Member of the Greek Senate
- In office 1847–1862
- Monarch: Otto

Member of Parliament for Kalamata
- In office 1862–1864

Personal details
- Born: 1792 Mani, Ottoman Empire (now Greece)
- Died: 1873 (aged 80–81) Kalamata, Kingdom of Greece
- Relations: Pierros Mavromichalis (father)

Military service
- Allegiance: Kingdom of Greece
- Branch/service: Hellenic Army
- Years of service: 1823–1847
- Rank: General
- Battles/wars: Greek War of Independence

= Antonios Mavromichalis =

Greek revolutionary, military officer and politician (1792–1873)

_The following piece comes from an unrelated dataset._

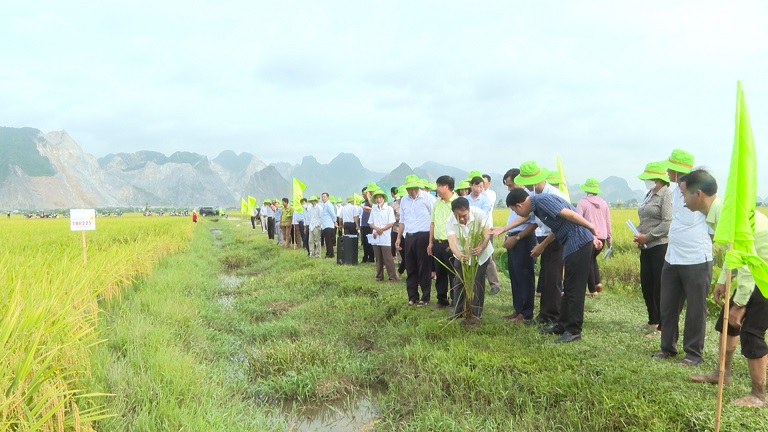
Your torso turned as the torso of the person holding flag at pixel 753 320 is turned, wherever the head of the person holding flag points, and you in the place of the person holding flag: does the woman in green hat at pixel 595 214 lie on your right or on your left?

Antonios Mavromichalis (Αντώνης Μαυρομιχάλης; c. 1792 – 1873) was a Greek revolutionary, military officer and politician.

==Biography==
He was born in Mani to Pierros Mavromichalis, of the notable Mavromichalis clan. He fought against Ali Pasha, and was captured and remained for years in Constantinople as a Turkish hostage. He managed to escape however shortly before the outbreak of the Greek War of Independence, subsequently participating in various battles. In 1823 he was named general of the rebels' irregular forces.

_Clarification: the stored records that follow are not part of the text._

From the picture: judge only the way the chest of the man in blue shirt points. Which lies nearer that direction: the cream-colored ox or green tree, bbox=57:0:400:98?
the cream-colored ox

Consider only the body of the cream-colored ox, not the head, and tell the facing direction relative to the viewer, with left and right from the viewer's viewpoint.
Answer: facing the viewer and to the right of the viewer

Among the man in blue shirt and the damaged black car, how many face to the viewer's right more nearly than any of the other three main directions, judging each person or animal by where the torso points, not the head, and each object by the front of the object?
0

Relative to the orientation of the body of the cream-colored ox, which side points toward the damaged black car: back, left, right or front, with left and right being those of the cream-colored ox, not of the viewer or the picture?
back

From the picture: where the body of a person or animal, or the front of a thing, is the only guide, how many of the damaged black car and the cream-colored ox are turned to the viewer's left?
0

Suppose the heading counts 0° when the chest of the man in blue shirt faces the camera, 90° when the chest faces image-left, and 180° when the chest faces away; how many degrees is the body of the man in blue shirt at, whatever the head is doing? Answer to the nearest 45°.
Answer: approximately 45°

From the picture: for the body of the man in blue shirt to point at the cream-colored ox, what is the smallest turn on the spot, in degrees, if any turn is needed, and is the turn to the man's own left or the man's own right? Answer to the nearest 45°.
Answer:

In 1830, he led a Maniot rebellion against Governor Ioannis Kapodistrias. Under King Otto, he joined the newly created Greek Gendarmerie and later transferred to the regular army, reaching general rank. He served as Otto's aide-de-camp and was appointed a member of the Senate in 1847. In 1862, he was an MP for Kalamata.

He died in Kalamata in 1873. He had two sons, both Army officers: Periklis Pierrakos-Mavromichalis, and Georgios P. Mavromichalis, who was killed during the Greco-Turkish War of 1897.